> Action item:
Reproduce the following records word for word, keeping every line unchanged.

> Listed records:
* * *

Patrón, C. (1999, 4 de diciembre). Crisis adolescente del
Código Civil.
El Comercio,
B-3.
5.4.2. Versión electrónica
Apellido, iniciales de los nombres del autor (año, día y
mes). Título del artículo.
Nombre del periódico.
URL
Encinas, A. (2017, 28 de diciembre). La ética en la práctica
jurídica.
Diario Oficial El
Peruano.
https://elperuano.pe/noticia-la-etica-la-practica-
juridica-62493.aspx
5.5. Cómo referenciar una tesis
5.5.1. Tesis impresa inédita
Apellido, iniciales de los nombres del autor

* * *

> Solution to this exercise:
Patrón, C. (1999, 4 de diciembre). Crisis adolescente del
Código Civil.
El Comercio,
B-3.
5.4.2. Versión electrónica
Apellido, iniciales de los nombres del autor (año, día y
mes). Título del artículo.
Nombre del periódico.
URL
Encinas, A. (2017, 28 de diciembre). La ética en la práctica
jurídica.
Diario Oficial El
Peruano.
https://elperuano.pe/noticia-la-etica-la-practica-
juridica-62493.aspx
5.5. Cómo referenciar una tesis
5.5.1. Tesis impresa inédita
Apellido, iniciales de los nombres del autor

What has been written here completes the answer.